■ Исходный текст:
————————

Чувствовалось приближение рокового Колпашево, где помещалось управление Нарымской ссылкой. Уже тщательно проверили наличие билетов у пассажиров и правильно разместили их по классам: ГПУ преследует не только беглецов из ссылок, но и безбилетных пассажиров, направляет их на принудительный каторжный труд. Мое волнение достигло наивысших пределов. Последняя остановка перед Колпашевым, тут обыкновенно садятся агенты ГПУ для проверки документов у пассажиров, едущих из ссыльного района (Нарымский край) вверх по Оби. Я у сходней. Наблюдаю. У меня глаз привычный: коммунистов узнаю всегда.

Наконец, после краткой остановки пароход тронулся. Как-будто не сели агенты ГПУ. Что за причина? Вообще же говоря, проверка документов, по моим сведениям, не отличалась тщательностью. С подложным документом проскочить мимо Колпашево просто было. По моим разведкам мне заранее известно было, что иногда перед Колпашевым документов ГПУ не проверяет, а проводит эту проверку на последнем переходе перед Томском, где и сдает пойманных в побеге. Но только это бывало раньше очень редко. Правда и то, что правила ГПУ по проверке документов менялись очень часто, дабы лучше достичь результатов.

————————

■ Показанные записи:
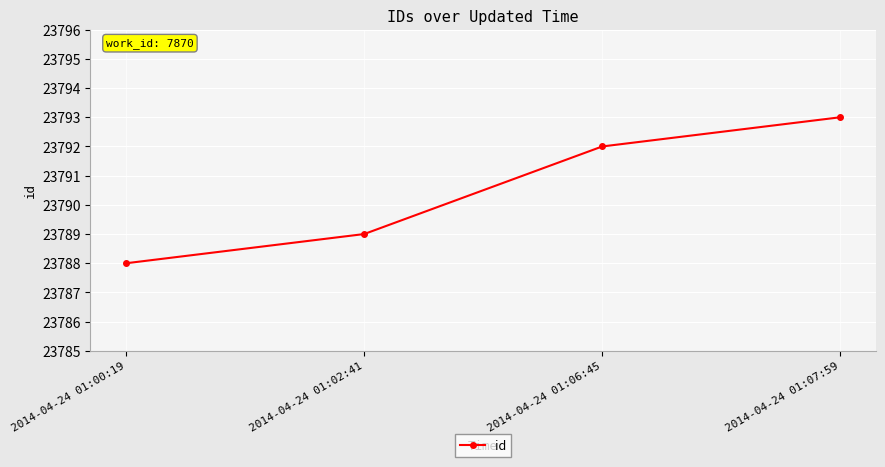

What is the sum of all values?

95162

————————

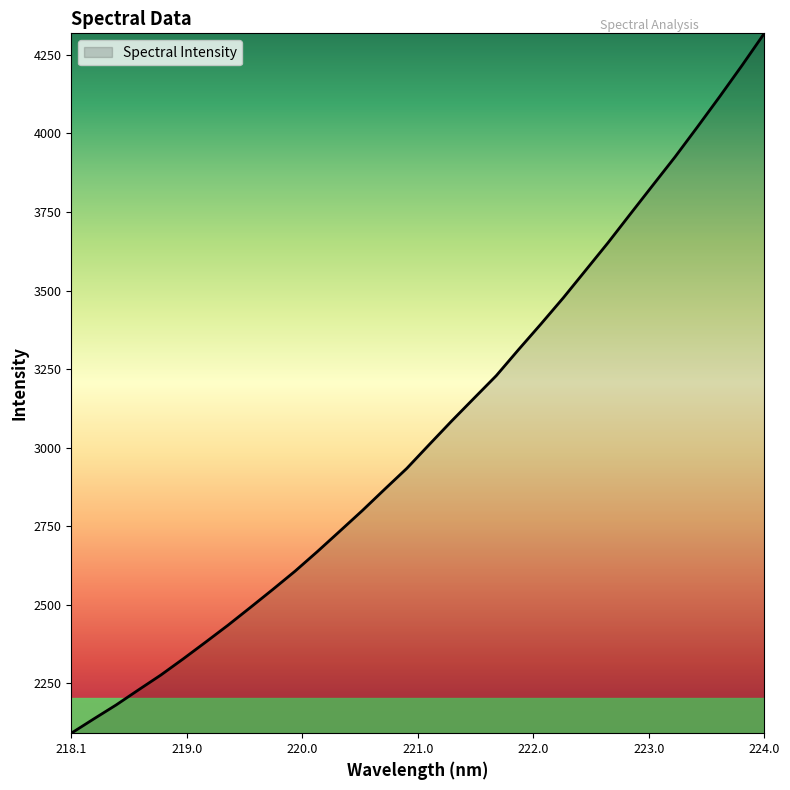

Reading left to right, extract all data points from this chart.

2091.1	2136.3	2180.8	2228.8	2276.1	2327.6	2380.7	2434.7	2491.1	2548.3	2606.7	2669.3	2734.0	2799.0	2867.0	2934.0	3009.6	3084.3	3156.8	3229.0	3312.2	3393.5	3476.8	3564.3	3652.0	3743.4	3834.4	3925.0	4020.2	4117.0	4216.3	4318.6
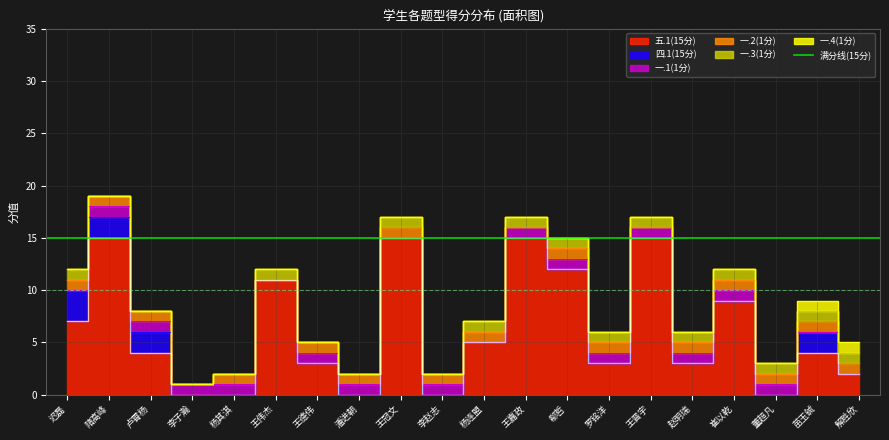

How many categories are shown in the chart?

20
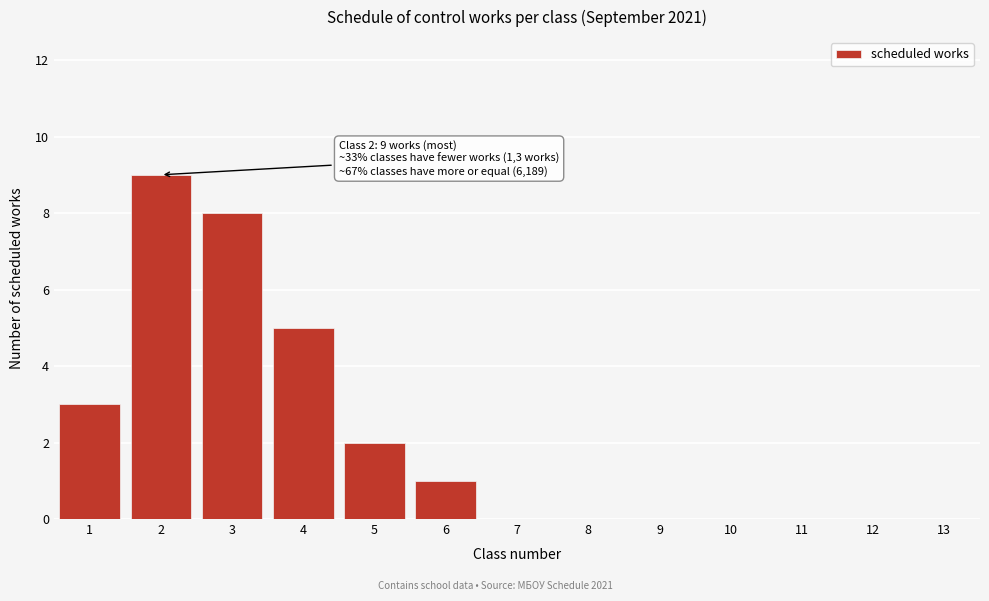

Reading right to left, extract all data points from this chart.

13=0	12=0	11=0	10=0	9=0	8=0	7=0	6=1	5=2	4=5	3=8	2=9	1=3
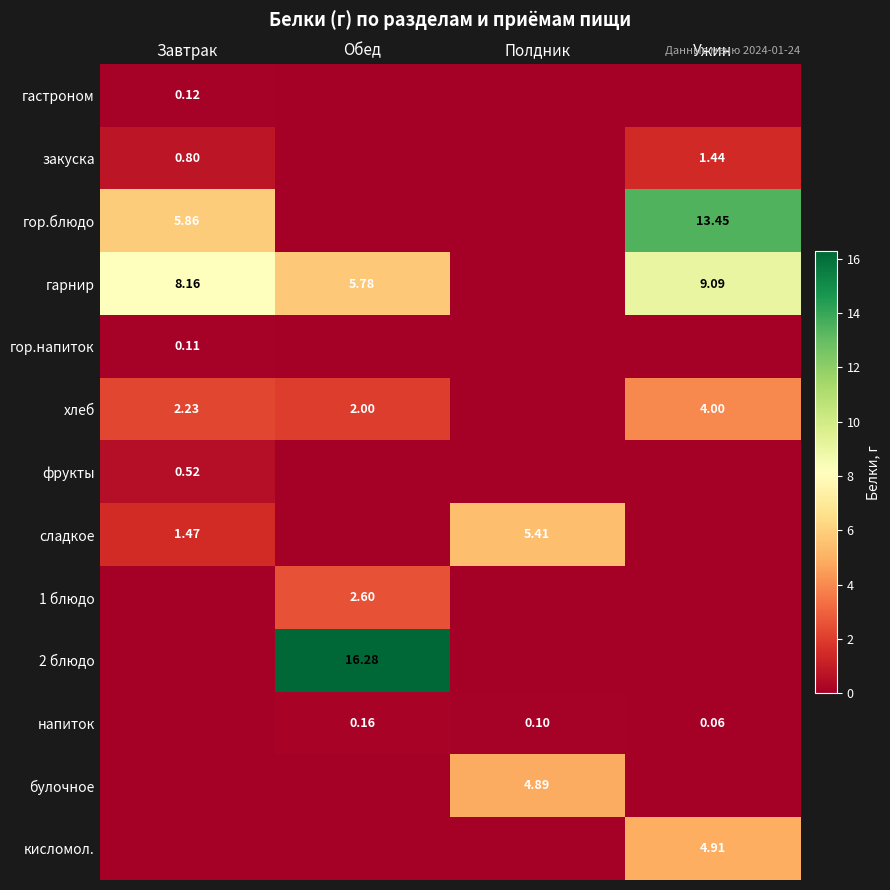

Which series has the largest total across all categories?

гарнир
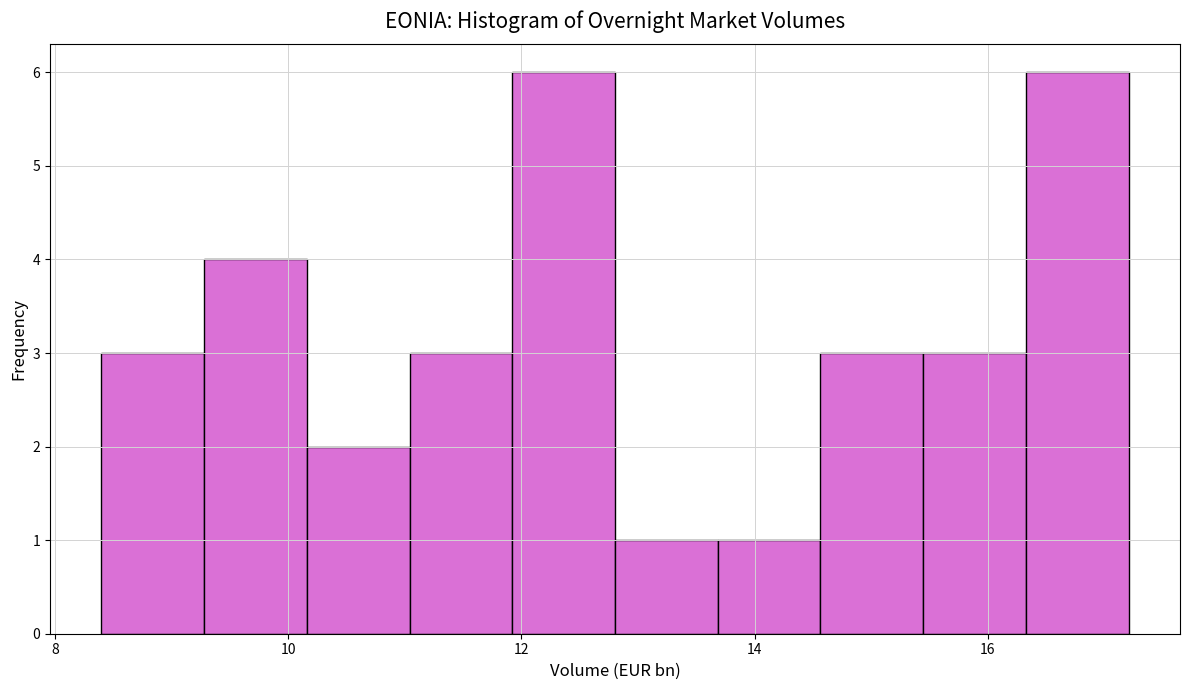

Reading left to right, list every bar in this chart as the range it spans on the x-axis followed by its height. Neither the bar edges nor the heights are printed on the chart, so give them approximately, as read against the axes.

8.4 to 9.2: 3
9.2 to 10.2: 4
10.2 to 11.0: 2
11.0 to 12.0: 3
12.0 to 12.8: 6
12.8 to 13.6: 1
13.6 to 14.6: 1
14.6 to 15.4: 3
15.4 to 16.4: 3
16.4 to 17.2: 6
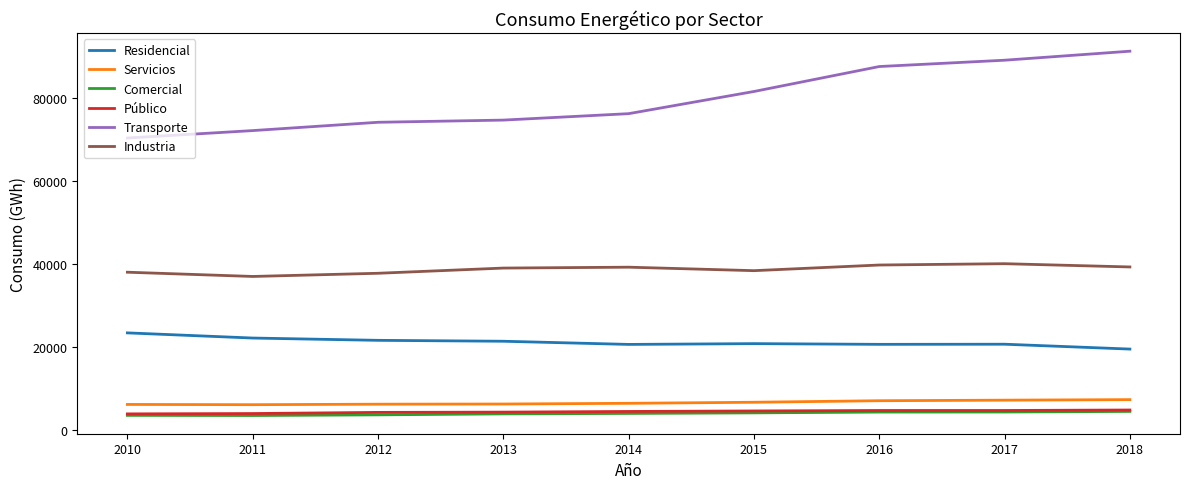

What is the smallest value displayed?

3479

————————

■ Задание 1:
Где, согласно отрывку о поездке по Оби, помещалось управление Нарымской ссылкой?
■ Задание 2:
Замените в отрывке о поездке по Оби «ГПУ» на «ОГПУ» и приведите этот фрагмент от слов «Чувствовалось приближение рокового» до слов «коммунистов узнаю всегда.».
■ Задание 3:
Напишите продолжение отрывка о поездке по Оби, начиная сразу после его последнего предложения.
Записи — это отдельный материал, не связанный с текстом.

■ Ответ 1:
В Колпашево.

■ Ответ 2:
Чувствовалось приближение рокового Колпашево, где помещалось управление Нарымской ссылкой. Уже тщательно проверили наличие билетов у пассажиров и правильно разместили их по классам: ОГПУ преследует не только беглецов из ссылок, но и безбилетных пассажиров, направляет их на принудительный каторжный труд. Мое волнение достигло наивысших пределов. Последняя остановка перед Колпашевым, тут обыкновенно садятся агенты ОГПУ для проверки документов у пассажиров, едущих из ссыльного района (Нарымский край) вверх по Оби. Я у сходней. Наблюдаю. У меня глаз привычный: коммунистов узнаю всегда.

■ Ответ 3:
Подходим к Колпашеву. Остановка. Грузить и разгружать нечего, сейчас пойдем дальше. Самая опасная часть пути как-будто пройдена. Молитвы матери мне помогли. Как я усердно молился о счастливом исходе. Тридцать четыре часа до Колпашева волновалось сердце. По моему соображению, перед Колпашевым документов на сей раз не проверили потому, что раньше уже прошли два парохода, перегруженные народом, и на нашем пароходе не ожидалось пассажиров. А, может быть, и потому не проверяли, что отложили этот акт до Томска. Вернее же всего предположение то, что про этот пароход забыли: два больших парохода прошли, откуда быть третьему, да еще небольшому? Можно совместить и все три объяснения.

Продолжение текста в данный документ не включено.